• Instructions for the task: Only an exact copy of the records, from the line with "text_box [19, 169, 763, 548]" through the last line, is wanted.

BEGIN Material to process

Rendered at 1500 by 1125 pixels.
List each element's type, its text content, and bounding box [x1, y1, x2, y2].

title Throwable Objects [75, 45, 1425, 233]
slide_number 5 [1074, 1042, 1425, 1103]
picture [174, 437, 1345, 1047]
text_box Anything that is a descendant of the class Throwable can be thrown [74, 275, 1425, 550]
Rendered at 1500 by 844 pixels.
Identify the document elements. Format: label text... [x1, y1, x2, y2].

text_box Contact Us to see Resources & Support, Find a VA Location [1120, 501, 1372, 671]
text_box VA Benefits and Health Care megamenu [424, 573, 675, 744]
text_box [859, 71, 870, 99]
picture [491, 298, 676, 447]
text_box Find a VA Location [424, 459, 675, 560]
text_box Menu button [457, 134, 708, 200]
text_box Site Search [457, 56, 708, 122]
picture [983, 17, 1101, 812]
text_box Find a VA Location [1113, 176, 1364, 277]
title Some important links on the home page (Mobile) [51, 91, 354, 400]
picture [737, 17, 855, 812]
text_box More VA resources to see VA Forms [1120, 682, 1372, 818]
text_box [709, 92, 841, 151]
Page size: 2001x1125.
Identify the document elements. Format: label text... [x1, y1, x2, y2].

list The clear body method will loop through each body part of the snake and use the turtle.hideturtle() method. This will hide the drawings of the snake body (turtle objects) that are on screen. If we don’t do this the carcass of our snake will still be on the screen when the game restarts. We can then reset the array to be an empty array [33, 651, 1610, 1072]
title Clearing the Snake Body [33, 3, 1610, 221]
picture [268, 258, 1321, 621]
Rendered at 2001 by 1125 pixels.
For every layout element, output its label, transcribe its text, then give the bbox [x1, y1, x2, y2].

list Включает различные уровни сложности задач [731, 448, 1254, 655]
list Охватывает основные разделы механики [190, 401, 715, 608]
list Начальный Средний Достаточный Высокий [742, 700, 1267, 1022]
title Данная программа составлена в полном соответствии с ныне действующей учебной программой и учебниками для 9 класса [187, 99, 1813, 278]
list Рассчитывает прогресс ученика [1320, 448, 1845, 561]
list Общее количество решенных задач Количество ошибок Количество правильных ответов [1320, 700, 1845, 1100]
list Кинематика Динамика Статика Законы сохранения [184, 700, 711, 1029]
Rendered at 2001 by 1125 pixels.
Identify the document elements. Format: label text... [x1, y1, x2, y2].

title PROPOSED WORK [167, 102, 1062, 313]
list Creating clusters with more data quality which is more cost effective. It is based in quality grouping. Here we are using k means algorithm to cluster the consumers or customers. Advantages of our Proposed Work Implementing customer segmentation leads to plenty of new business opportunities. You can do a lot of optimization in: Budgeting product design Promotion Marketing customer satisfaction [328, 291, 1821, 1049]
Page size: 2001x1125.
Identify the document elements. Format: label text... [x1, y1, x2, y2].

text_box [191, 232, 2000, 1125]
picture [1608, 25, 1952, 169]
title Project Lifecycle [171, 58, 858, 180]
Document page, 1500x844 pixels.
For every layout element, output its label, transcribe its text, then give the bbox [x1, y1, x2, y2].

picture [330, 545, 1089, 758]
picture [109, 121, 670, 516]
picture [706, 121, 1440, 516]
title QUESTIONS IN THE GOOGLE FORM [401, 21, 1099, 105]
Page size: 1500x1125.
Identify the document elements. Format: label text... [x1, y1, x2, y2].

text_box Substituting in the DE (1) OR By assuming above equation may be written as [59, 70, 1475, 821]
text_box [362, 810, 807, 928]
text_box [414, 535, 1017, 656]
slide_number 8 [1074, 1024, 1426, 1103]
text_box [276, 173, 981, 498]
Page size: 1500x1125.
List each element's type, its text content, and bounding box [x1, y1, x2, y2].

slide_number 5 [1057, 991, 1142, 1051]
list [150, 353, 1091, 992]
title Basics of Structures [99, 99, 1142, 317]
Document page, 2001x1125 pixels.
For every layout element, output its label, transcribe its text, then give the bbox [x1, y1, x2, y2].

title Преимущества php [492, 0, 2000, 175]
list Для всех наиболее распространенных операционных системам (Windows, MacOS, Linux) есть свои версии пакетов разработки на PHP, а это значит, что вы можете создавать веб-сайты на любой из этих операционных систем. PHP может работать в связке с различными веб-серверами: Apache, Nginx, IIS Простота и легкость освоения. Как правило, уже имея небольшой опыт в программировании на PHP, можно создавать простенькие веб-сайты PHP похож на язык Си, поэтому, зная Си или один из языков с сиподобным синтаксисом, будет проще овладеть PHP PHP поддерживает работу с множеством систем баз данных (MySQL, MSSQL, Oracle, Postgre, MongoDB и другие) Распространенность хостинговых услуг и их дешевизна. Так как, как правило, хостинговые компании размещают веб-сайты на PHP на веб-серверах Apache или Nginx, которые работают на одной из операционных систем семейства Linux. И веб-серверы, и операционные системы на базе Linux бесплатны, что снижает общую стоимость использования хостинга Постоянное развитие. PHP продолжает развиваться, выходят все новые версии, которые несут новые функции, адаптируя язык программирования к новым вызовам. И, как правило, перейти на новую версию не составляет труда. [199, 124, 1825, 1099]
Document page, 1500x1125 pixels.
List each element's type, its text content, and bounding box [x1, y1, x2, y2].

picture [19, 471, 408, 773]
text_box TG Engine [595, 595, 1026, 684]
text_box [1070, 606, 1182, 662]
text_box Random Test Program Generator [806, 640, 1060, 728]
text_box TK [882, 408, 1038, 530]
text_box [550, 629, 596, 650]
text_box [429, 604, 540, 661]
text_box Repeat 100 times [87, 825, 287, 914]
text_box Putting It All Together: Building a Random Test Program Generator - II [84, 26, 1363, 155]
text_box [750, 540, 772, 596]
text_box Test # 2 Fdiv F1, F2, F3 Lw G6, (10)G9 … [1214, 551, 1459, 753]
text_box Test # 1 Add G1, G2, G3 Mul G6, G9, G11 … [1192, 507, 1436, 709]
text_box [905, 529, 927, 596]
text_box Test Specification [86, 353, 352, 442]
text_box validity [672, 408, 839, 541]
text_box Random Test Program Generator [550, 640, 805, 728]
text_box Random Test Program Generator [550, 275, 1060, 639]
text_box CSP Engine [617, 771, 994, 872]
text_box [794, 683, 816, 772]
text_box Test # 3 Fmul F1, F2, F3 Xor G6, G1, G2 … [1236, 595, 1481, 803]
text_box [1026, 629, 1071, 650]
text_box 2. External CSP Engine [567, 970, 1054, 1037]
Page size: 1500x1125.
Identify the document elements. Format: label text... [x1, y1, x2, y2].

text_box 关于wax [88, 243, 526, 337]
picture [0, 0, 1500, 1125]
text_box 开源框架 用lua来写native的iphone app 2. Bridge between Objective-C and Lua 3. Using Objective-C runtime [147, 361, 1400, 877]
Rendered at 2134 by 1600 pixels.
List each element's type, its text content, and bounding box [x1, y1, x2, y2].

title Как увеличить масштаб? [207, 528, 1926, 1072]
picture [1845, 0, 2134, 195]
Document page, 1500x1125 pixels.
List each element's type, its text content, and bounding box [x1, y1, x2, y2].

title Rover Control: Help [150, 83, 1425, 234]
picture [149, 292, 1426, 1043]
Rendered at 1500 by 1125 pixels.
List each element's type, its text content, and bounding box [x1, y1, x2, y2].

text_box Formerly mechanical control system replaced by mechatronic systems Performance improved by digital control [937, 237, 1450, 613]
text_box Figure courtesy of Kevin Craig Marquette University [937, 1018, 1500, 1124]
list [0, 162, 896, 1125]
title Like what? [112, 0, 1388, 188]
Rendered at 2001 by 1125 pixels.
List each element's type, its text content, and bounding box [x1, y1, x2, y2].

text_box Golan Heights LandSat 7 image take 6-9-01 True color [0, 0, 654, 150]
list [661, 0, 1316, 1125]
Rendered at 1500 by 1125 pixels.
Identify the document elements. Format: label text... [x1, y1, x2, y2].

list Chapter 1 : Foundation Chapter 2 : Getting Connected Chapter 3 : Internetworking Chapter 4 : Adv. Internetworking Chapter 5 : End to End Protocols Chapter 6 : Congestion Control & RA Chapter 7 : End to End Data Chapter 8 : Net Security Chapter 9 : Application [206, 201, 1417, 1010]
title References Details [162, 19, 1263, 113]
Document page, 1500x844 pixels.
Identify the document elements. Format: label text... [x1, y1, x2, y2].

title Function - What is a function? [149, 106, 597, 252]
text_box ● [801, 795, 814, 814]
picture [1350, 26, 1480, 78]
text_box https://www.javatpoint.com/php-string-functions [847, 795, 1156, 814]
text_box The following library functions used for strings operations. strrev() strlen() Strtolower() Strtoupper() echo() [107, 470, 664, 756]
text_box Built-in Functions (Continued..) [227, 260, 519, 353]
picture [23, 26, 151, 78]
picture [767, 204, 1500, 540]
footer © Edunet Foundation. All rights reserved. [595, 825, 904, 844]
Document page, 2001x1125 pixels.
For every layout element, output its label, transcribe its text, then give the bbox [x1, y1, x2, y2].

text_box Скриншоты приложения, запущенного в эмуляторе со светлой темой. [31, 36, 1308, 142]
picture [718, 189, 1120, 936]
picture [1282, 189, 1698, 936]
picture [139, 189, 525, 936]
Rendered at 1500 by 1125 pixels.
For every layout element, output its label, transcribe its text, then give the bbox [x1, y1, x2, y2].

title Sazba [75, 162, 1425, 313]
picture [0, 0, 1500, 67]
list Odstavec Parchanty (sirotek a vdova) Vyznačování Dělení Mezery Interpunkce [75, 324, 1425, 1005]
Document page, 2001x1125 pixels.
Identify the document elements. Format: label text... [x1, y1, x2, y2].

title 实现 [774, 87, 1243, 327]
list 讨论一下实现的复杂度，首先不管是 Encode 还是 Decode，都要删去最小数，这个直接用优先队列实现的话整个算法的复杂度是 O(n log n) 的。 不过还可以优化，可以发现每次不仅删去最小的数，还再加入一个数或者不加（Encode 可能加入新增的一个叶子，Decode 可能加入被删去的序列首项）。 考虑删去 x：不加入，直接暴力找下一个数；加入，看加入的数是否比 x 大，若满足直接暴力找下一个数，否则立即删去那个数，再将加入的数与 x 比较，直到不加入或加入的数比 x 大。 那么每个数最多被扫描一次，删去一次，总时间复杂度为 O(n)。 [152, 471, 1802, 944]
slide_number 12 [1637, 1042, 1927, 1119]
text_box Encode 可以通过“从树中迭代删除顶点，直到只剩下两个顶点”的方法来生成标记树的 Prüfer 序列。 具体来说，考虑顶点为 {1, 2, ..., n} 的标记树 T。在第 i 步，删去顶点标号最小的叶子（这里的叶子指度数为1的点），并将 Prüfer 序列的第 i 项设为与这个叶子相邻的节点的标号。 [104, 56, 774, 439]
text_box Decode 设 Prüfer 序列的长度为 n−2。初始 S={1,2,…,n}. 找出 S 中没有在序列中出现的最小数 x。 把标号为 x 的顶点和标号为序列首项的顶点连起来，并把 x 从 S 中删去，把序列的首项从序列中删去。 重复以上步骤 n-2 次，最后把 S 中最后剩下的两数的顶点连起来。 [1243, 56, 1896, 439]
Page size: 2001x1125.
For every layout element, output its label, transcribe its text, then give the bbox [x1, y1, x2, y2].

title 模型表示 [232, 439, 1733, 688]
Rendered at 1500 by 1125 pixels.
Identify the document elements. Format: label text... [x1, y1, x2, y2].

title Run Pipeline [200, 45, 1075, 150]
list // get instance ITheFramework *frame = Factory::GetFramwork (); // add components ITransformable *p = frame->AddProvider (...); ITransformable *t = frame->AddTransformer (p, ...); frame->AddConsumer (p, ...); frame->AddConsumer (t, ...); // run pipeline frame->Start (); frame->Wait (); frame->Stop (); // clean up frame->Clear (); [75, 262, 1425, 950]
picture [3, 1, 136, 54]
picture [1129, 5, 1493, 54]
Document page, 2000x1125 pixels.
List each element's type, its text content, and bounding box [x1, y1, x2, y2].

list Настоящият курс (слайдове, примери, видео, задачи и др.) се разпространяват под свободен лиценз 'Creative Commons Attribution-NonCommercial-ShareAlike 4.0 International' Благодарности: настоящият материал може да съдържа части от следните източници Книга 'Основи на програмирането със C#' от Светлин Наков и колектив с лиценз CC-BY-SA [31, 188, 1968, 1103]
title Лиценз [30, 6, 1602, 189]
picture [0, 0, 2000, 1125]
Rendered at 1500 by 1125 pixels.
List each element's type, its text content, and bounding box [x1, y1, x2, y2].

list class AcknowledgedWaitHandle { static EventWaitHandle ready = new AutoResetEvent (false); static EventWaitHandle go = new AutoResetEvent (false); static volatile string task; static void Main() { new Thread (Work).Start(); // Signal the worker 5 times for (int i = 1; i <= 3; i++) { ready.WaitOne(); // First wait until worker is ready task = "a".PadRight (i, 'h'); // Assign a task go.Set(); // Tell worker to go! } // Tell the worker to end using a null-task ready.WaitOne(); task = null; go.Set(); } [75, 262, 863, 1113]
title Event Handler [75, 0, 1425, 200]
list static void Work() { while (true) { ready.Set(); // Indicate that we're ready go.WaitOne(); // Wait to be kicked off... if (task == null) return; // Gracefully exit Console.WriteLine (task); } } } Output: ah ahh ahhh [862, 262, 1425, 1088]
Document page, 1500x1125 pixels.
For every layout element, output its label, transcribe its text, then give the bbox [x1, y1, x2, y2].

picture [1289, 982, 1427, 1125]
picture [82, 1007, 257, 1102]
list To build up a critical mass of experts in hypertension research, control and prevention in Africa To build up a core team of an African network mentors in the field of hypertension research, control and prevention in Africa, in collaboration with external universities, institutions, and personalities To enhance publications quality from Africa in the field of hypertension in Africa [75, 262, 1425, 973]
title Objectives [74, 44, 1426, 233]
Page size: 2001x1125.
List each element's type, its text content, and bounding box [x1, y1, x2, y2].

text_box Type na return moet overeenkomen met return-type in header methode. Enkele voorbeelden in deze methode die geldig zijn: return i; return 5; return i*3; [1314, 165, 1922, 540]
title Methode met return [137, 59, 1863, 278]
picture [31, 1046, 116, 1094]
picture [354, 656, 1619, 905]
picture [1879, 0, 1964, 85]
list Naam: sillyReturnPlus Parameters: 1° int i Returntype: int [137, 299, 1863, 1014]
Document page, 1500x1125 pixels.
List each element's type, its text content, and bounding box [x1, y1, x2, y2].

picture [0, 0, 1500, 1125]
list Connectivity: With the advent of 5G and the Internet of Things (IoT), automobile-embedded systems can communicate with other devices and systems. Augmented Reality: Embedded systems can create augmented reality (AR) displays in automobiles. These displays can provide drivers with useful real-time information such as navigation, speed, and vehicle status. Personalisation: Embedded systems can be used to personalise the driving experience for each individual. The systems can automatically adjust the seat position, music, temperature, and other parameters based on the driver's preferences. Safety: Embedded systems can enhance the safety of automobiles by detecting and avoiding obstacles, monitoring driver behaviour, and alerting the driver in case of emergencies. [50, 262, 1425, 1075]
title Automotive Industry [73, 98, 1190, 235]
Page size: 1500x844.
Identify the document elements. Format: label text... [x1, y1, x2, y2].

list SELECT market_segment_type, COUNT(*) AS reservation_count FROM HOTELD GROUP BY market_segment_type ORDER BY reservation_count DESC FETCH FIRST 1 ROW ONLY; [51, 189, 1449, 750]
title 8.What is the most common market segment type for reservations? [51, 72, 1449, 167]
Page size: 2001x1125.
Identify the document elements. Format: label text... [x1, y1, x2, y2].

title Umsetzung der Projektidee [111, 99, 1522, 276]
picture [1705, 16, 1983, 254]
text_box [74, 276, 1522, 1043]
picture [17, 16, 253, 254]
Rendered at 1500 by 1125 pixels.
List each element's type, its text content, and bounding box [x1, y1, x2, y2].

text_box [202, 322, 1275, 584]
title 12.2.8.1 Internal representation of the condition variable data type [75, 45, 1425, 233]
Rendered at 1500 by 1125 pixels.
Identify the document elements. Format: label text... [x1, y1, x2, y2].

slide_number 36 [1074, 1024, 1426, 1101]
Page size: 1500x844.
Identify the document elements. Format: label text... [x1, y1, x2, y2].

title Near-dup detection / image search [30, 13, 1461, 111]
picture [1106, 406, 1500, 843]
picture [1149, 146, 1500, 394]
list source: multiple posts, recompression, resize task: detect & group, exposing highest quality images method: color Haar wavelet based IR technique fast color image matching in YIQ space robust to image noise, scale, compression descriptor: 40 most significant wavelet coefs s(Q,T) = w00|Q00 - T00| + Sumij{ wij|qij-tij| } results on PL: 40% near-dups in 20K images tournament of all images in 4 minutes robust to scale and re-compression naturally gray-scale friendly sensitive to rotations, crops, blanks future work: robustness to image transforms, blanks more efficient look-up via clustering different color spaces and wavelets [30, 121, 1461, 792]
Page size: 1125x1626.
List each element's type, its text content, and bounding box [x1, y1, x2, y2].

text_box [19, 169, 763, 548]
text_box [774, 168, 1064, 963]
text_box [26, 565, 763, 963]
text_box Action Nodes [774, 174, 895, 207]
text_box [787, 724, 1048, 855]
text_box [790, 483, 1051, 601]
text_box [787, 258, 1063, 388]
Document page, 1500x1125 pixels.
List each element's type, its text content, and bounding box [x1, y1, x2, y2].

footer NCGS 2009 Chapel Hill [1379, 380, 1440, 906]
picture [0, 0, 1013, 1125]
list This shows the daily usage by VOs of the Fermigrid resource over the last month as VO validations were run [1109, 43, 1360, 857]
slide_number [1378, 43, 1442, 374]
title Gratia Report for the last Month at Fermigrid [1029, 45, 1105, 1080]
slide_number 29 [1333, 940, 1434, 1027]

END Material to process

• Written solution:
text_box [19, 169, 763, 548]
text_box [774, 168, 1064, 963]
text_box [26, 565, 763, 963]
text_box Action Nodes [774, 174, 895, 207]
text_box [787, 724, 1048, 855]
text_box [790, 483, 1051, 601]
text_box [787, 258, 1063, 388]
Document page, 1500x1125 pixels.
List each element's type, its text content, and bounding box [x1, y1, x2, y2].

footer NCGS 2009 Chapel Hill [1379, 380, 1440, 906]
picture [0, 0, 1013, 1125]
list This shows the daily usage by VOs of the Fermigrid resource over the last month as VO validations were run [1109, 43, 1360, 857]
slide_number [1378, 43, 1442, 374]
title Gratia Report for the last Month at Fermigrid [1029, 45, 1105, 1080]
slide_number 29 [1333, 940, 1434, 1027]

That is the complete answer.